A technique to reuse already-processed context, reducing costs and latency. Anthropic and OpenAI offer prompt caching with discounts of up to 90%.

AI wrapper

A product built on top of another model's API without proprietary model technology. Many 2023-2024 AI startups are wrappers over GPT-4 or Claude.

Foundation model

A large model trained on general data that serves as the base for multiple specific applications. GPT-4, Claude 3, and Gemini 1.5 are foundation models.

Frontier model

A model at the cutting edge of current AI capabilities. GPT-4o, Claude Opus, and Gemini Ultra compete to be the frontier model at any given time.

Compute

Processing power needed to train and run AI models. Measured in FLOPs. Access to compute (GPUs/TPUs) is the main bottleneck in the AI industry.

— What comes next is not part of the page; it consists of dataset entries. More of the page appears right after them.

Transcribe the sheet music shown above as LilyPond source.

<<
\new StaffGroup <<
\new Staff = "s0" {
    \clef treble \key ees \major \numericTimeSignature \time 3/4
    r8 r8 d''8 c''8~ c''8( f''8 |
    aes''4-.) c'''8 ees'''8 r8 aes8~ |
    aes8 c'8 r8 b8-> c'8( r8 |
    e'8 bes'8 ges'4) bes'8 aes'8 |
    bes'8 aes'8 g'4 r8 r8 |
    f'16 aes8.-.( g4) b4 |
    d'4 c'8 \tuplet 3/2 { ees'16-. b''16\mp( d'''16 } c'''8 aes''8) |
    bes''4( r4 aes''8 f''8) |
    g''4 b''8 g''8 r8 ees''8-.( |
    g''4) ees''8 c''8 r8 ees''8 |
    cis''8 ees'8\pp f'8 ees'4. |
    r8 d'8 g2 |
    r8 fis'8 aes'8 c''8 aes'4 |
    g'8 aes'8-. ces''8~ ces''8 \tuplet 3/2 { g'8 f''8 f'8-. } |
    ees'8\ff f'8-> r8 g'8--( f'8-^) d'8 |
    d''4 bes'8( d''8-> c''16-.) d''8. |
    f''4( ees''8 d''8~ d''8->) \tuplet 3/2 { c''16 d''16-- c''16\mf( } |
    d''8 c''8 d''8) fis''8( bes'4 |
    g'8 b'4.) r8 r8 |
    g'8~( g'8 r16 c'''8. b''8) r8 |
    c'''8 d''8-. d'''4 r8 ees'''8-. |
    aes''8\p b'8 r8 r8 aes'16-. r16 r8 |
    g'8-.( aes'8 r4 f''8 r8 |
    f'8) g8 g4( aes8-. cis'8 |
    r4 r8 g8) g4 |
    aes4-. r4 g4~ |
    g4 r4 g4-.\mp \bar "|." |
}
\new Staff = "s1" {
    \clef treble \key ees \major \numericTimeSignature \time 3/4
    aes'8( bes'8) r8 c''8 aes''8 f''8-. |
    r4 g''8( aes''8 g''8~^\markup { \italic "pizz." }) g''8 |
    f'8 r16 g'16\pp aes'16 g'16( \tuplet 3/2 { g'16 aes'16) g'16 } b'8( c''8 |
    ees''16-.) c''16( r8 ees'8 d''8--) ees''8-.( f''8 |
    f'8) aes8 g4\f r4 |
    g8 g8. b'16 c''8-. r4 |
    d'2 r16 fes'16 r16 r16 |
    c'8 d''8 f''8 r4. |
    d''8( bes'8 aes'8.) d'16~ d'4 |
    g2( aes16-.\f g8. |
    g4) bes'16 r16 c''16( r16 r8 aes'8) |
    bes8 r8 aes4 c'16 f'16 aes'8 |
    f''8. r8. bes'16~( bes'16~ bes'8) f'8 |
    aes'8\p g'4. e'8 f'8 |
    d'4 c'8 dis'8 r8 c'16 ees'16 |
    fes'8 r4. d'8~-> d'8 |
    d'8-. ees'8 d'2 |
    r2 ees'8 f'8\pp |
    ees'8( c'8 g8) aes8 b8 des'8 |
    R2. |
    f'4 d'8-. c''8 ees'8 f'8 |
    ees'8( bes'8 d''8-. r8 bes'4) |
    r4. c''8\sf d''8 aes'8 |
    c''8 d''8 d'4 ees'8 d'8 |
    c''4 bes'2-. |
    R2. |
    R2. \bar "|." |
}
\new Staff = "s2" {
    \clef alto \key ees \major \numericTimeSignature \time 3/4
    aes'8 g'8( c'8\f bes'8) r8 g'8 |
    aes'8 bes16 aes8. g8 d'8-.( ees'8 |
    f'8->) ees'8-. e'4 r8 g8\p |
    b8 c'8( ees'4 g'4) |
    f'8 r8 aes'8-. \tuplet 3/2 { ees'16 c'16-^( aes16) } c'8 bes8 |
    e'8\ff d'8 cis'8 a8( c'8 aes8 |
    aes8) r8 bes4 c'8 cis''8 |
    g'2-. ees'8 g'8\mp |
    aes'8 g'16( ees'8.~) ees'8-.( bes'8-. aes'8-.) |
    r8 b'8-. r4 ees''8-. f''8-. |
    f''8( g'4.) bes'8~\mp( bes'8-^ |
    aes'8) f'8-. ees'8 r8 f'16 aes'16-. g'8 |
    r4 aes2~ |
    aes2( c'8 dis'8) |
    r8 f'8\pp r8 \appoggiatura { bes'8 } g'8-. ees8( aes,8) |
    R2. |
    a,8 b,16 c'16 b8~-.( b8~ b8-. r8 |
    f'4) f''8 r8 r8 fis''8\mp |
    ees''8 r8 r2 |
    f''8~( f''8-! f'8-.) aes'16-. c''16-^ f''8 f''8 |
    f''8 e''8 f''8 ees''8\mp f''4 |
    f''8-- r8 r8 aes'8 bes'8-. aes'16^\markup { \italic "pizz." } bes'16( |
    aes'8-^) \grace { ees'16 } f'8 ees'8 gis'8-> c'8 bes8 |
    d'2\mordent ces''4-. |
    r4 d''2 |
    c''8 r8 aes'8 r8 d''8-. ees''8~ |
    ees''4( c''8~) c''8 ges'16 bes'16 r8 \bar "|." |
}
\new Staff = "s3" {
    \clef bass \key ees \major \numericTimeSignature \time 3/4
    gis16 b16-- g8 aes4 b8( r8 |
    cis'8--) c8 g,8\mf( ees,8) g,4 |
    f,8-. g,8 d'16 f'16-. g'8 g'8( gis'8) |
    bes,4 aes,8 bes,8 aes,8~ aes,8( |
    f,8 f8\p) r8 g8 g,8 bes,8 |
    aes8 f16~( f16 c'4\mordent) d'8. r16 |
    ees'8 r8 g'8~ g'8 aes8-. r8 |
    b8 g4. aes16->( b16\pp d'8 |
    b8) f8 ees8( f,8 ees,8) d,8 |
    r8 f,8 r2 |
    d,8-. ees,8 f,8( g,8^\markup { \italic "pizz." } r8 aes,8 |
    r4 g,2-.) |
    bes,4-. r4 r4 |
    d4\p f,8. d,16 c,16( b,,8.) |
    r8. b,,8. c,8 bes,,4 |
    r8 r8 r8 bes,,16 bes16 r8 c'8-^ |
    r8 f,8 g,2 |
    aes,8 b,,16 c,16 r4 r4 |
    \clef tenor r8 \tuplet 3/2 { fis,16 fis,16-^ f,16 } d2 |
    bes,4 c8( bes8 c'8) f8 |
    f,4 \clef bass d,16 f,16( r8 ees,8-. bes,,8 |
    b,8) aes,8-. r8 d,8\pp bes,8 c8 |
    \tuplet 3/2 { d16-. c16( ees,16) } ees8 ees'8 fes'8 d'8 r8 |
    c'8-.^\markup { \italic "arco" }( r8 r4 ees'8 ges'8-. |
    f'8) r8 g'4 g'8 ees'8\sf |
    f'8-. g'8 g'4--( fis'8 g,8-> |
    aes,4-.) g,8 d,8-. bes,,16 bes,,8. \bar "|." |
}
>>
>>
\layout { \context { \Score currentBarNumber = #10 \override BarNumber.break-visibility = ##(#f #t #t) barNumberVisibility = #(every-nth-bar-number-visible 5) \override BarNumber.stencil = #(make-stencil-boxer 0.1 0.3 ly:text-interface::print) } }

GPU (Graphics Processing Unit)

A chip designed to process thousands of operations in parallel. Essential for training and running LLMs. The NVIDIA H100 is the most used AI GPU in 2026.

Scaling laws

Empirical laws describing how models improve as data, parameters, and compute increase. The theoretical basis behind the race for larger models.

Emergent capabilities

Capabilities that appear in large models without being explicitly trained for them. Mathematical reasoning emerged this way in GPT-4.

Alignment

Research field seeking to ensure AI models act in accordance with human values and intentions. Anthropic, OpenAI, and DeepMind have dedicated teams.

Constitutional AI

Anthropic's technique for training safe models using a set of principles (a "constitution") instead of exhaustive human feedback. Used to train Claude.

Guardrails

Safety barriers programmed into a model to prevent harmful, false, or inappropriate responses. All commercial models have guardrails at varying restriction levels.

Extended context window

The ability to process very long documents in a single call. Gemini 1.5 Pro handles 1 million tokens. Enables analyzing entire books or large codebases.

Streaming

Response mode where the model sends tokens one by one in real time instead of waiting to generate the full response. Makes chatbot experiences feel faster and more fluid.

Temperature

Parameter that controls response randomness. Temperature 0 = deterministic and predictable. Temperature 1 = creative and varied. Key for tuning model behavior.

Multimodal mode

A model's ability to process and generate different data types: text, images, audio, and video. GPT-4o, Gemini 1.5, and Claude 3 are multimodal.